ワイン

自然なワインだけの基準づくり

23 10月 2016

プリニウスやコルメッラなどが著した多くの歴史的文献にある通り、ワインに関する規定ははるか昔から存在した。過去3世紀を振り返っても、様々な規則が段階的に制定されては定期的に見直され、現代のワイン法の元が形作られた。
前世紀には世界のいたるところでワインとその元となるブドウ、その栽培方法の全てに関する詳細な法律が制定されるに至った。
そのおかげで大学や研究所、民間の高等研究機関が様々な地域に設立され、ワイン業界全体に多大な貢献をもたらした。

芽吹きの季節

そして各地の膨大な研究成果を整理するための組織づくりや、他の機関との比較研究を目的として地方自治体や国家レベルでの関与が必要となり国際ワイン機構(O.I.V)が生まれるに至った。このプロセスはすでに終わった研究も研究中のものでもその信頼性と正当性を担保するにあたり重要であった。
ワインに関する法律は微細なところまで定められており自然なワイン作りにおいても遵守することが求められている。
自然なワインの世界に入るには相応の専門性を持ち、この世界での長く豊富な経験を有する人々の協力が必要だ。突然何の土台もなしに気まぐれで始められる仕事ではないのだ。

人類はその歴史の中で絶えずブドウを栽培してきた。ワインはいつも人と共にあり、事実、農業の歴史は常に(自然な)ワインと共にあった。
これはなにもワインがいつも美味しいものであったということではなく、大多数のものは熟成に向かないことも含めて欠点だらけであった。
「農民のワイン」と言われる類のものは欠点ばかりで良いところは殆どなく、上手にワインを作れるのは条件に恵まれたごくわずかな人々だけだった。
ワインの世界が大きく飛躍できたのは技術的-科学的な知識だった。
そのおかげでワインの品質は大きく向上したが、残念なことにその知識とテクニックを乱用し素晴らしいワインの歴史には似つかわしくない「造られたワイン」を濫造する生産者も現れた。
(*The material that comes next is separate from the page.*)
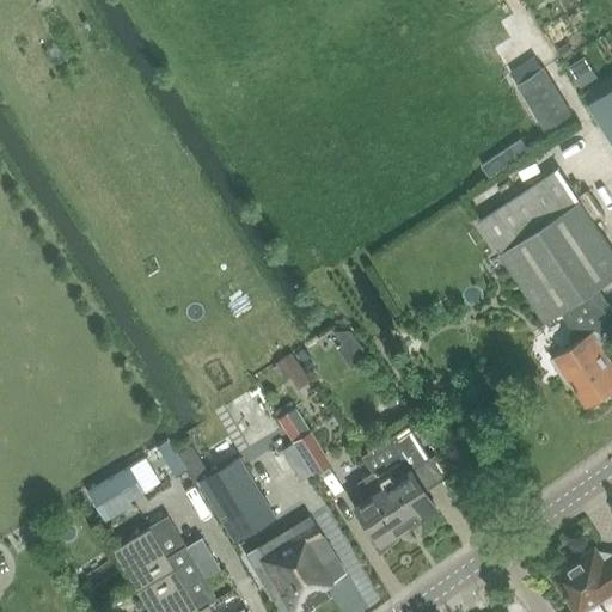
[(611,91),(591,104),(591,105),(593,110),(611,139),(611,91)]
ワインづくりに関するどんな法律であれ、どこでどうやってぶどうが栽培されるのか、つまりぶどうの来歴が規定されるべきだ。その次に、最も重要な収穫時期の決定も含めて、ぶどう作りの作業面と栽培管理に関しての詳細な規定が必要だ。またぶどうはワイン製造者自身が全責任をもって栽培したぶどうだけが使われのは言うまでもない。
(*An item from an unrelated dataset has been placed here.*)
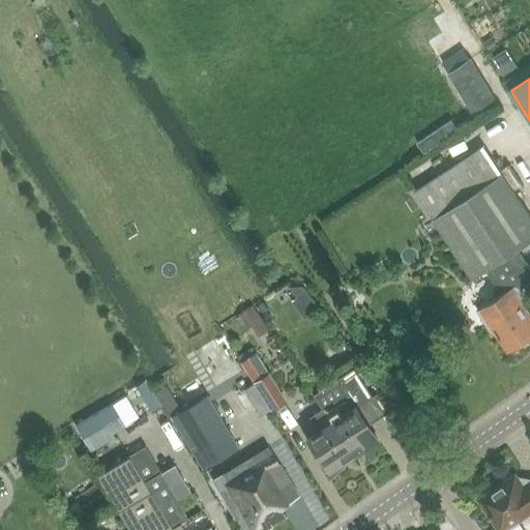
[(414,189),(434,218),(472,277),(486,268),(518,247),(529,238),(529,214),(502,173),(501,174),(482,145),(414,189)]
「自然なワイン」は徐々にこうした本来の定義が忘れ去られ、科学的裏付けがほとんどないに等しいにも関わらず言葉だけが一人歩きし、しまいには誰にでも分かりやすいような薄っぺらな言葉として広まってしまう可能性もある。

今の社会は誰もが話題の中心になることを望み、本質を追求するのは二の次だ。
こういう状況は、初めのうちは良いかもしれないが、時がたつにつれて障害となるだろう。
だから生産者はセンセーショナルなニュースをふりまいて一時的に有名になろうなどとは考えず、科学的な信頼性と正当性とに基づいたワイン業界の将来を築かねばならない。
今こそ一丸となって協議をすすめ、いかなる利害関係、とりわけ商売上の対立を乗り越え、自然なワインの大きな流れ全体を止めぬように話し合う時なのだ。
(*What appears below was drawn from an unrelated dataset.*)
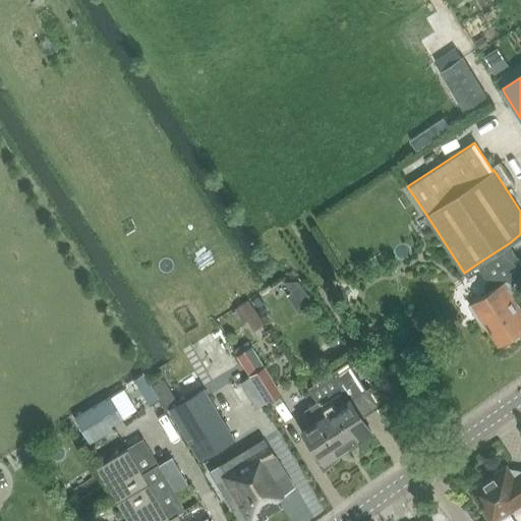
[(509,243),(477,264),(494,291),(472,305),(500,348),(520,334),(520,308),(513,296),(516,295),(515,289),(513,286),(520,280),(520,263),(512,248),(509,243)]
例えば、重要かつ急を要する案件として揮発酸含有量の基準改定が挙げられる。現在定められている低すぎるほどの揮発酸含有量は多量に添加され、時には表記されないことすらある有害な亜硫酸の使用が前提で決められている。今日自然なワインの多くは世界中のワイン法の揮発酸基準量を上回っており不法な状態だ。
これは自然なワインだけの基準を作るための重要な一歩であり、そのための努力が必要となる。特に、ワイン全体のバランスを崩さないのであれば高い揮発酸の量はワイン自体の欠点とはならないことを科学的に証明しなければならない。
基準改定によって、自然なワインを作るのは決して簡単なことではなく、それができる条件と環境でその土地に根付いたぶどう品種があって初めて可能であるという事の証明ともなる。

以上のように、各生産者団体が掲げているような個人的な基準ではなく、確固たる科学的裏付を持った、信頼出来る機関が提言する自然なワインに関する規定と基準作りが絶対に必要と考える。